Sherryn Groch,  Geoffrey Rush Narrates Huge New Planetarium Show, 21st March 2016

Look back billions of years to the first stars of the universe, thanks to breakthrough telescopes.

poster_capturingthecosmos_venuesIt’s lights down at the Melbourne Planetarium. Geoffrey Rush’s voice rolls in from the speakers. He invites you on a journey through time. Overhead a star explodes across the giant dome screen. Galileo adjusts his telescope and the scene shifts.

This is Capturing the Cosmos, the new show by Museum Victoria that opens tomorrow around Australia. It features an original score recorded by the Bratislava Symphony orchestra and narration by Rush. The film takes audiences from history’s earliest astronomers through to the groundbreaking technology of today to help unravel our place in the universe.

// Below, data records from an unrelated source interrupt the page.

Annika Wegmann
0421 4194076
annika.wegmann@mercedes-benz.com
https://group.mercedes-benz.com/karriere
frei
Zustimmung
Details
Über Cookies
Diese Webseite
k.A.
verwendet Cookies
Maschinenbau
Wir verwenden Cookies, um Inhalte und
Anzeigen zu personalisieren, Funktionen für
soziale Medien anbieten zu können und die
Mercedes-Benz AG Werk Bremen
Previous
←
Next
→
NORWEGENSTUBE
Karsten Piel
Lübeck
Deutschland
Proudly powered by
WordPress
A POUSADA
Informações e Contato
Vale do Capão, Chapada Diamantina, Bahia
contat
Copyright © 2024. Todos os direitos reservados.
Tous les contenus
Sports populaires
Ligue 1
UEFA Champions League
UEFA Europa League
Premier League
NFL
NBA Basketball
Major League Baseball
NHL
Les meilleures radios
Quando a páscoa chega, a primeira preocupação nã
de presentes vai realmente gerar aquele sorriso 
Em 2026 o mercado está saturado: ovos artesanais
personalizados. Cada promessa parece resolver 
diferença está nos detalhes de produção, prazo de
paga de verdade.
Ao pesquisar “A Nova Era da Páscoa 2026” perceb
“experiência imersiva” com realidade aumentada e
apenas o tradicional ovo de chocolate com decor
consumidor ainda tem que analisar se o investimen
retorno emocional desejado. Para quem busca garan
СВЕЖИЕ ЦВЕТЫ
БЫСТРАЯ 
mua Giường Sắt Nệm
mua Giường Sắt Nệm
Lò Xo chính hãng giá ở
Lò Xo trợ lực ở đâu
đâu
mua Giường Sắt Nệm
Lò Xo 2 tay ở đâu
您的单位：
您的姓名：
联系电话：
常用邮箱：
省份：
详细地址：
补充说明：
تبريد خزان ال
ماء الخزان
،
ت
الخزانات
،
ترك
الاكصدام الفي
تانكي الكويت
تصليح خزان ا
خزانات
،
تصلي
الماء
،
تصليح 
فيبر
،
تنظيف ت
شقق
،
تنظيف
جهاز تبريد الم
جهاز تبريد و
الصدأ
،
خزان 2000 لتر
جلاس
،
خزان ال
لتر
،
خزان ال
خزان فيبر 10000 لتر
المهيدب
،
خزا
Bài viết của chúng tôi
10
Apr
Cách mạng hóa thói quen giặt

Astronomer Dr Tanya Hill led a team of animators and filmmakers to compile the work from the lenses of two of Australia’s most advanced telescopes – the SkyMapper and Murchison Widefield Array (MWA).

“When we look up at the night sky we are looking back in time,” says Dr Hill. “Light has taken so long to reach us that we are seeing things as they were millions or even billions of years ago.”

Capturing the Cosmos is a collaboration between Museum Victoria and the Commonwealth-funded Centre for All-sky Astrophysics (CAASTRO). The show gives audiences a rare peek even further back in time into an area of the night sky usually off limits to the human eye. It’s known as “the dark ages” – an era between the Big Bang and the creation of the first stars.

“The MWA is one of the first telescopes that can peer across the dark ages and help us understand how the first stars and galaxies lit up the universe,” says Dr Hill.

The SkyMapper allows us to glimpse into that mysterious force which continues to confound scientists – dark energy.

“Dark energy can’t be seen, just like we can’t see the wind, but like a snowflake spiralling around on a windy day, you can see the effect that the wind has,” Dr Hill says. “It actually pushes space apart.”

CAASTRO director Professor Elaine Sadler says she and her team are excited to reveal some of the latest in astrophysics to Australian audiences under the “big sky” of the Planetarium.

“I hope this planetarium show can convey some of the wonder of the universe we live in and the big questions that CASSTRO astronomers are working to answer.”

Capturing the Cosmos will screen nationally at Planetaria across Australia at 7pm Monday March 21 (AEST). Further screenings will be held at the Wollongong Science Centre and Planetarium on March 23.

The show will open to the public at the Sydney Observatory from March 22.